En Afrique, début 2022, environ une personne sur 6 seulement était vaccinée contre le covid-19, soit 4 à 5 fois moins que sur les autres continents (1). C'est une motivation forte pour chercher à y produire un vaccin de qualité à prix abordable contre cette maladie.
Un projet international de transfert de technologie
En 2021, l'Organisation mondiale de la santé (OMS) a mis en place un centre de transfert de technologie visant à diffuser la production de vaccins covid-19 à ARN messager dans les pays à bas ou moyens revenus (2). Implanté en Afrique du Sud, ce centre est soutenu par plusieurs organismes internationaux, des gouvernements notamment français, belge et allemand, et de nombreux chercheurs du monde entier (2à4).
Dans ce cadre, en janvier 2022, la compagnie de biotechnique sud-africaine Afrigen a réussi à produire en petite quantité une copie du vaccin covid-19 de la firme Moderna (élasoméran - Spikevax°) (1,3). Elle cherche depuis à développer et produire à grande échelle des formulations moins chères et plus thermostables que la formulation d'origine pour faciliter l'utilisation du vaccin en Afrique (1,4).
Mais sans les firmes…
Le vaccin mis au point par Afrigen utilise la séquence d'ARN messager publiée par l'Université Stanford et libre de droits (5). La compagnie sud-africaine espérait un accord avec la firme Moderna, qui a déclaré renoncer à ses droits de propriété industrielle le temps de la pandémie (4,5). Mais la firme Moderna a refusé d'aider Afrigen au plan technique, tout comme Pfizer-BioNTech, ce qui devrait faire passer le délai de mise au point d'une production de masse du vaccin de 1 à 3 ans (1).
····················
→ **Consignes d'exercice**:
A: Traduisez en anglais cette phrase du texte sur les vaccins covid-19 en Afrique : « C'est une motivation forte pour chercher à y produire un vaccin de qualité à prix abordable contre cette maladie. »
B: D'après le texte sur les vaccins covid-19 en Afrique, quelle université a publié la séquence d'ARN messager utilisée par Afrigen ?
C: Poursuivez le texte sur les vaccins covid-19 en Afrique à partir de sa dernière phrase.

→ **Données fournies**:
····················
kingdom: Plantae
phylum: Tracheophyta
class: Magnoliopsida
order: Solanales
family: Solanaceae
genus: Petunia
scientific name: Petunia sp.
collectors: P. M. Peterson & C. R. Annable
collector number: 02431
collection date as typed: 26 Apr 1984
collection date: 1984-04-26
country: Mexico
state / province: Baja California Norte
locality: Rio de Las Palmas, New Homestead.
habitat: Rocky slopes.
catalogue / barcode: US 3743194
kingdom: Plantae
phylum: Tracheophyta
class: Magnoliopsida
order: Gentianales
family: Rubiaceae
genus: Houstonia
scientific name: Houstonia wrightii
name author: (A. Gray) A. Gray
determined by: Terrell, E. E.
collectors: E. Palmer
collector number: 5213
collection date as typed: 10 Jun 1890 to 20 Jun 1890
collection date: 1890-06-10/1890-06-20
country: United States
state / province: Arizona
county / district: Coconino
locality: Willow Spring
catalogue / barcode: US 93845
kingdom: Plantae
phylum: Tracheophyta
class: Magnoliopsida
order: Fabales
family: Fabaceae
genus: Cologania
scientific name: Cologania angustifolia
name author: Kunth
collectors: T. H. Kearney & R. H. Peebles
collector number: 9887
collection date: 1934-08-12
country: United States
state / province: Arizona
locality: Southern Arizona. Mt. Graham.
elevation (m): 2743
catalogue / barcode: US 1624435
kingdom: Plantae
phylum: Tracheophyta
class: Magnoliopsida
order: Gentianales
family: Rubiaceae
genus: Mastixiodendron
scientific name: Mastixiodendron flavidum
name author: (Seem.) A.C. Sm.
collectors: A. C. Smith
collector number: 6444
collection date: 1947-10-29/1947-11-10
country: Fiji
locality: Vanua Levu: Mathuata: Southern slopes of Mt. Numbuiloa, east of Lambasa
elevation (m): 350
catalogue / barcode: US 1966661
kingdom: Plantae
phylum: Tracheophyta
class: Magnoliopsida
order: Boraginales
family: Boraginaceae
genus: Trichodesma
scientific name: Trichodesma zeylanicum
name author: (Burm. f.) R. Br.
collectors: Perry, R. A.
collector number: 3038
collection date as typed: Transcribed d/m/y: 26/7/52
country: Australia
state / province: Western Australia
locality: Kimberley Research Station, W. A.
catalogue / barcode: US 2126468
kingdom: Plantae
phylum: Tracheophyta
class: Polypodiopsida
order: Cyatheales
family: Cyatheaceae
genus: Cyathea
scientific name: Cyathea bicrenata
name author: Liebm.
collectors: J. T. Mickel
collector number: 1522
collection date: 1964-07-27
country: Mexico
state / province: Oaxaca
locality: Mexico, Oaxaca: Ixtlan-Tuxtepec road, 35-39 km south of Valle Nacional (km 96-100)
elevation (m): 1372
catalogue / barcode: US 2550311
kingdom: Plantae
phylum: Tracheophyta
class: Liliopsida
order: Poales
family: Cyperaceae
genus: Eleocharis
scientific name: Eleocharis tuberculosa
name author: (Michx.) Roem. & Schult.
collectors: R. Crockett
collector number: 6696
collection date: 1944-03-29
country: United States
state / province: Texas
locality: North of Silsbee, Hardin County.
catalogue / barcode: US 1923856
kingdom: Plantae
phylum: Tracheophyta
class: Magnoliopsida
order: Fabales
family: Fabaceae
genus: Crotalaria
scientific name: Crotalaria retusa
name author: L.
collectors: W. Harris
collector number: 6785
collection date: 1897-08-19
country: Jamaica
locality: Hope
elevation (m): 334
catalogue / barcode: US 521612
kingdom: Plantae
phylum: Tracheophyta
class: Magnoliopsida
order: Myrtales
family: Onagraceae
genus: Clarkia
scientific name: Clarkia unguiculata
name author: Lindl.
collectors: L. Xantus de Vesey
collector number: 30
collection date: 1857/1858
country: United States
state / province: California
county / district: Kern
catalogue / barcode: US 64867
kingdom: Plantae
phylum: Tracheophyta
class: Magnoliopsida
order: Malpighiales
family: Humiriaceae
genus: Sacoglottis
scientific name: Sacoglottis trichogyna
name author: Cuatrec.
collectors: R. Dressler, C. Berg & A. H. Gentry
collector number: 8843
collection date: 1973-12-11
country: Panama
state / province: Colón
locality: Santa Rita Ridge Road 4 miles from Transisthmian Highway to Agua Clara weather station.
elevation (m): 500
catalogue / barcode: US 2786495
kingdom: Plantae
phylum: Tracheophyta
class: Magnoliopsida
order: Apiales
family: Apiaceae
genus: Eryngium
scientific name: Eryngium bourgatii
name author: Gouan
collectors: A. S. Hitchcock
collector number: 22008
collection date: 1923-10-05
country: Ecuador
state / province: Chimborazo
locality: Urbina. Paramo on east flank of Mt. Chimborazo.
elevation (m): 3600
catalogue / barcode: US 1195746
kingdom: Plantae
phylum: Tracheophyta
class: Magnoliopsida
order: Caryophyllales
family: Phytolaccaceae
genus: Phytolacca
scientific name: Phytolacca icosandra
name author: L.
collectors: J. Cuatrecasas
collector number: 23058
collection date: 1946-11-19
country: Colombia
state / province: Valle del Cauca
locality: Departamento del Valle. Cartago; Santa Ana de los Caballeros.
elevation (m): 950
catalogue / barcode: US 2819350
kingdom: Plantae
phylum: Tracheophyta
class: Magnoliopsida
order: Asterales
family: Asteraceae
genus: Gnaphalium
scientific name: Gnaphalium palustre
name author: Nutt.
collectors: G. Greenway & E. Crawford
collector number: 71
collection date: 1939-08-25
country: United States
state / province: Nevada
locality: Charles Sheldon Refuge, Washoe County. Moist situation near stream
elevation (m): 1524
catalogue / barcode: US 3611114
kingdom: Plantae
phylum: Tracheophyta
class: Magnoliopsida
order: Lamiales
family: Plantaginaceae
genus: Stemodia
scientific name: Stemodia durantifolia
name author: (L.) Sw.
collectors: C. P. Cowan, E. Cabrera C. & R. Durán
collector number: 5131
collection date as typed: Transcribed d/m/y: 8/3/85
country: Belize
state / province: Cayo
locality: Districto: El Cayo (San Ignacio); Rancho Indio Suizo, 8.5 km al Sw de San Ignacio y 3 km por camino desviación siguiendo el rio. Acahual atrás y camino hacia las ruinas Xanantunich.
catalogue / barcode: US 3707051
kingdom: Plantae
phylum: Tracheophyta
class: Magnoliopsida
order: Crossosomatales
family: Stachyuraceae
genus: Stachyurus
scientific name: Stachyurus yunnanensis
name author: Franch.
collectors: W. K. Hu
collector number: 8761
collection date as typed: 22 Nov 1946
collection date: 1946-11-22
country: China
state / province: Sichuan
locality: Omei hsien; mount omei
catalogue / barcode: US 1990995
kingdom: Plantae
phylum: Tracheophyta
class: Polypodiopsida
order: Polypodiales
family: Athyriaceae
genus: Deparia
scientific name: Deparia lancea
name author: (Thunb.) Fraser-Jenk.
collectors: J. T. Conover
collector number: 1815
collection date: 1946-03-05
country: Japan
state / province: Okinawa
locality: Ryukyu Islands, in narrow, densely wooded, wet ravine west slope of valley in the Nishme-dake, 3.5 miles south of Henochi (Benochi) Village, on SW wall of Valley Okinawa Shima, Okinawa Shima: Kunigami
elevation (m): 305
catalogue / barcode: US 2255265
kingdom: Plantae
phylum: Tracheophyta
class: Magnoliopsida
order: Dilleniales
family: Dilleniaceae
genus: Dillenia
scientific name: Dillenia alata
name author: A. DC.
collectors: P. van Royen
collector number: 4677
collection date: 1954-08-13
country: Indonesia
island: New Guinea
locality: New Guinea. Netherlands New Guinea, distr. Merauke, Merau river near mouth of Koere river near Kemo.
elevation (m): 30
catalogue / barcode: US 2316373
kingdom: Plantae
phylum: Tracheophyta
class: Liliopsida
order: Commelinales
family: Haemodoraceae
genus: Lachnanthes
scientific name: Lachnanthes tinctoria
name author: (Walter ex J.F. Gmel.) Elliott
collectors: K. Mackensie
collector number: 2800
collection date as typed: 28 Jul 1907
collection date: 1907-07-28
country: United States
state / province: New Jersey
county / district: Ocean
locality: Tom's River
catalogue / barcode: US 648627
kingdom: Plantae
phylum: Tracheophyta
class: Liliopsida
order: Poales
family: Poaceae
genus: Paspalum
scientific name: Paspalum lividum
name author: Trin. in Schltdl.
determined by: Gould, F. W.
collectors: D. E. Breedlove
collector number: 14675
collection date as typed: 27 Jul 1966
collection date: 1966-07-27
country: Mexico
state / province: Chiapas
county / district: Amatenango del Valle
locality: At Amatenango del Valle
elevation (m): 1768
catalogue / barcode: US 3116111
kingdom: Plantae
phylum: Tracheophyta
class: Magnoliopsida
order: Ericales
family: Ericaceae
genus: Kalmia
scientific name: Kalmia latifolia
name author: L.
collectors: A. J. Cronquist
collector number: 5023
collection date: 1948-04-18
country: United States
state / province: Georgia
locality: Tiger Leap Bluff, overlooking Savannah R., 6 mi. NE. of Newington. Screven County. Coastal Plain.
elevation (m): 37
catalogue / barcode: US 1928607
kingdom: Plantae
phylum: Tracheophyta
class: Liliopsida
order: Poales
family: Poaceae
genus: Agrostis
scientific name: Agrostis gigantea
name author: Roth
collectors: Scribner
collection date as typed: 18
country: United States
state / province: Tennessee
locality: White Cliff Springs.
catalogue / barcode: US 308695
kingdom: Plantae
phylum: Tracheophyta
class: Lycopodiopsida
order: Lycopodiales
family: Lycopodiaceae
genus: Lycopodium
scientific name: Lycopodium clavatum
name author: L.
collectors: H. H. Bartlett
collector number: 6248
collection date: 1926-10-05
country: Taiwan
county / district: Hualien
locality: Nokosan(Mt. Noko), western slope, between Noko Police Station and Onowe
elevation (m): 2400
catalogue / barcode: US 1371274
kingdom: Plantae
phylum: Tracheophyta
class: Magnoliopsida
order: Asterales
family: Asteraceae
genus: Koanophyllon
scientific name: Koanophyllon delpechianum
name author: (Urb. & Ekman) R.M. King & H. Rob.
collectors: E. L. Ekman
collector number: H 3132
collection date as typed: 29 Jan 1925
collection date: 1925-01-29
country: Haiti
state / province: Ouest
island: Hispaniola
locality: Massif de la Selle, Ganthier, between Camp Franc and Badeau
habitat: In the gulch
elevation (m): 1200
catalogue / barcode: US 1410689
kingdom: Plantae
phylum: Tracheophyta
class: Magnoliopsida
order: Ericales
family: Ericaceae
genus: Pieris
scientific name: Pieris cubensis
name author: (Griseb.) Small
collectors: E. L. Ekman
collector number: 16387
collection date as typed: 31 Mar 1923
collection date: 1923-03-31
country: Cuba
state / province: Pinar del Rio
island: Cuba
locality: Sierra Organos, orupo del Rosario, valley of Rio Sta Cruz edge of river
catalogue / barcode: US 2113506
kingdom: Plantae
····················
→ **Corrigé des exercices**:
A: This is a strong motivation to seek to produce a quality vaccine against this disease there at an affordable price.

B: L'Université Stanford.

C:
Par ailleurs, la firme Moderna est poursuivie par deux compagnies canadiennes qui estiment que leurs brevets ont été enfreints dans la fabrication de son vaccin (6,7). Moderna a demandé en réponse aux autorités étatsuniennes de lui reconnaître le droit de ne pas respecter ces brevets, et donc de bénéficier d'une licence obligatoire, pourtant bête noire des firmes pharmaceutiques habituellement, quand les pays à bas revenus veulent les utiliser (6). Mi-2022, l'Organisation mondiale du commerce (OMC) est finalement arrivée à un accord a minima, facilitant un peu pour certains pays l'utilisation de licences obligatoires en matière de vaccin covid-19, mais cela ne changera rien pour le projet sud-africain (8).
Un enjeu considérable
La technologie des vaccins à ARN messager a montré son intérêt dans le covid-19 et pourrait avoir des retombées dans d'autres domaines médicaux. La bataille des droits de propriété industrielle sur cette technologie est vive et explique sans doute pourquoi certains acteurs économiques considèrent le modèle sud-africain comme un précédent dangereux pour leurs intérêts particuliers (1). Peu importe, pour ces acteurs, les importants retards de vaccination en Afrique que cela peut entraîner.